Chucks, end-effectors, fluid manifolds. Chemical resistance to HF, NH₄OH, low outgassing in vacuum process.
Cabin interior structure, clamp blocks, fuel-system bushings. Replaces machined aluminum where weight matters.
Seals, backup rings, wear sleeves for 200°C+ well environments. Sour gas (H₂S) chemical resistance.
Connector bodies, coil formers, high-frequency applications where PTFE's ductility is inadequate.
Metering valves, piston seals, auger components. FDA 21 CFR 177.2415 compliant grades. Withstands CIP/SIP.
| Material | Max temp | Tensile str. | Cost ratio | When to prefer |
|---|---|---|---|---|
| PEEK (virgin) | 260°C | 100 MPa | 1.0× (baseline) | Reference |
| PEI (Ultem 1000) | 170°C | 85 MPa | 0.3× | Below 170°C + low budget |
| PPS (Ryton) | 220°C | 80 MPa | 0.25× | Chemical resistance, lower strength ok |
| PAI (Torlon) | 260°C | 185 MPa | 1.3× | Highest strength thermoplastic; harder to machine |
| PTFE | 260°C | 25 MPa | 0.3× | Chemical inertness, no mechanical load |
| Delrin (POM-H) | 90°C | 70 MPa | 0.08× | Ambient temp precision parts |
| Nylon 6/6 | 85°C | 85 MPa | 0.05× | General-purpose mechanical parts |
Injection-molded PEEK stock has different mechanical properties than machining-grade extruded or compression-molded rod/plate. Specify your supplier's grade and form. We source from Victrex, Solvay, or Ensinger — all with documented machining-grade forms.
Extruded PEEK stock retains internal stresses that release during machining, causing warpage on thin sections. Request pre-annealed stock (typically $30–50/kg premium) for precision parts. We can also anneal semi-finished parts between roughing and finishing operations.
PEEK is brittle enough at room temperature that small features can chip during handling, especially glass-filled grades. For medical parts, 1.5 mm minimum wall and 1.0 mm feature size are safer.
Don't prototype in standard PEEK and expect to transition to implant grade for production — the stock forms and supply chains are different.
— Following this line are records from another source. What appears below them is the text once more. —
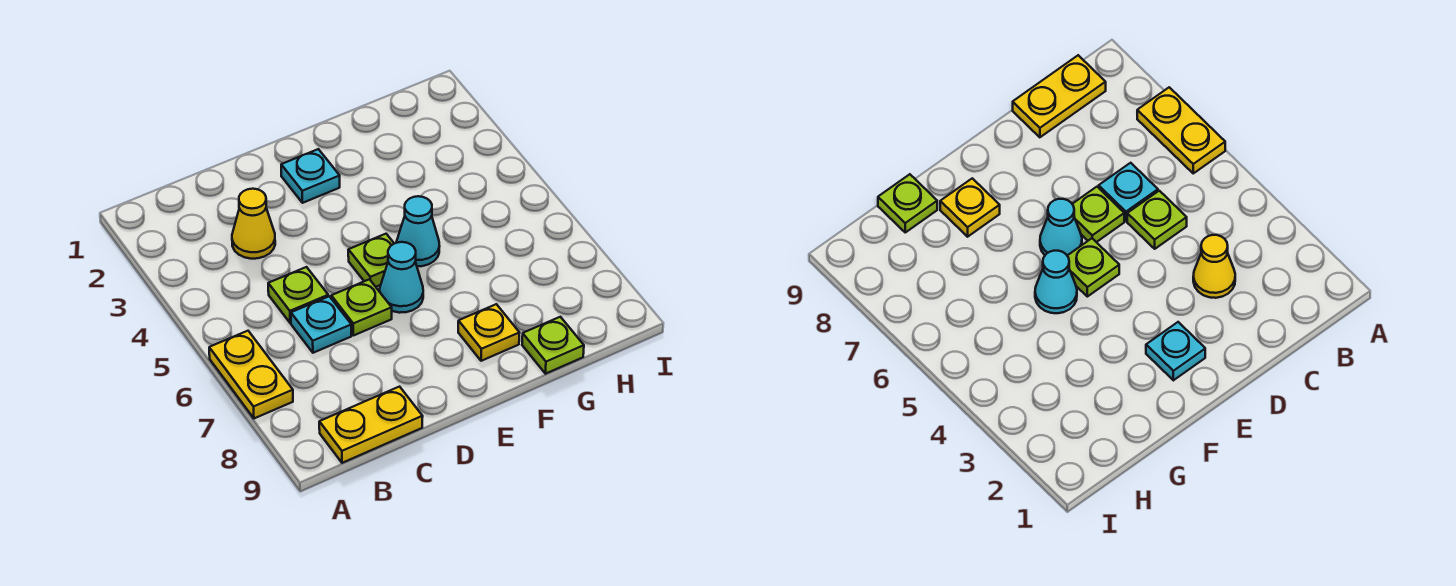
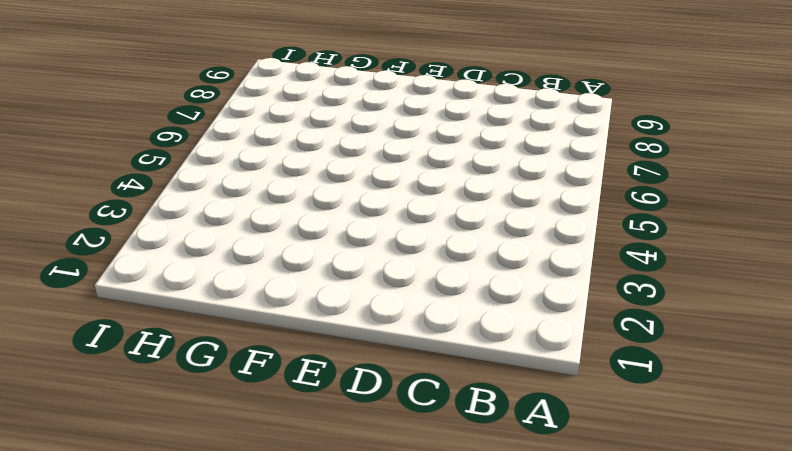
none -> yellow 1x2 plate [209,331,293,418]
none -> yellow 1x2 plate [319,387,423,463]
none -> yellow 1x1 cone [232,189,275,259]

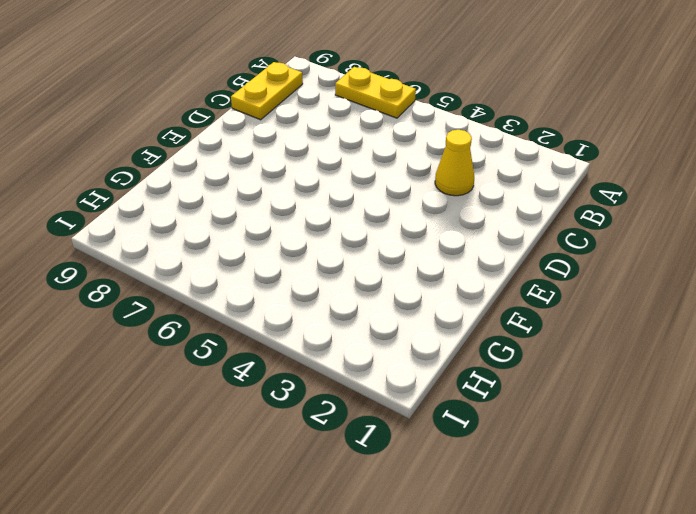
none -> lime 1x1 plate [268,267,328,323]
none -> cyan 1x1 plate [291,296,351,353]
none -> lime 1x1 plate [331,279,392,336]

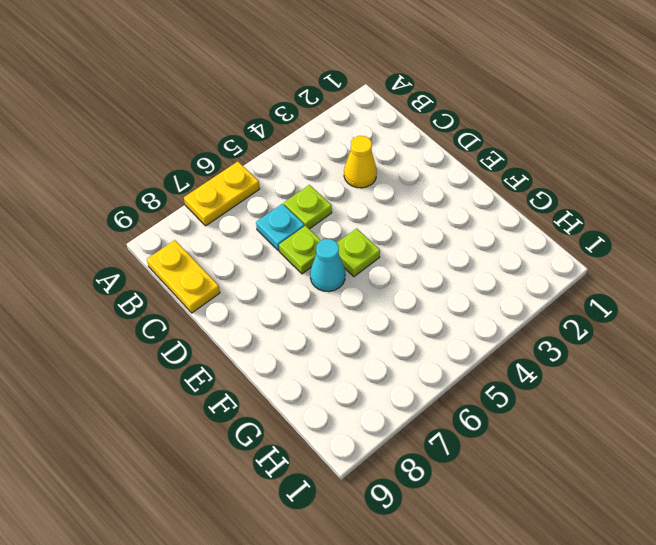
none -> cyan 1x1 plate [281,149,340,203]
none -> cyan 1x1 cone [396,196,440,266]
none -> yellow 1x1 plate [458,304,519,361]

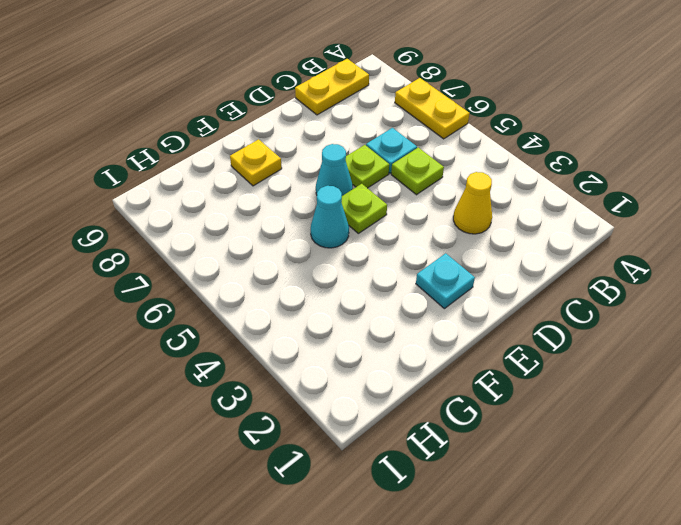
none -> lime 1x1 plate [522,317,584,374]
Invibio's PEEK-OPTIMA (the only FDA-cleared implant-grade PEEK) requires ~4-week lead time and full traceability chain. Build that into your project schedule.
We typically configure PEEK jobs to minimize material loss: nesting parts in plate stock, calculating starting-rod diameter carefully, and returning qualified scrap to the customer if requested. For parts over $500 material cost, this can save 15–25%.
Full mill certs, stress-relief annealing, cleanroom packaging on request. Specify Victrex / Solvay / Ensinger if you have a grade preference — we'll match it.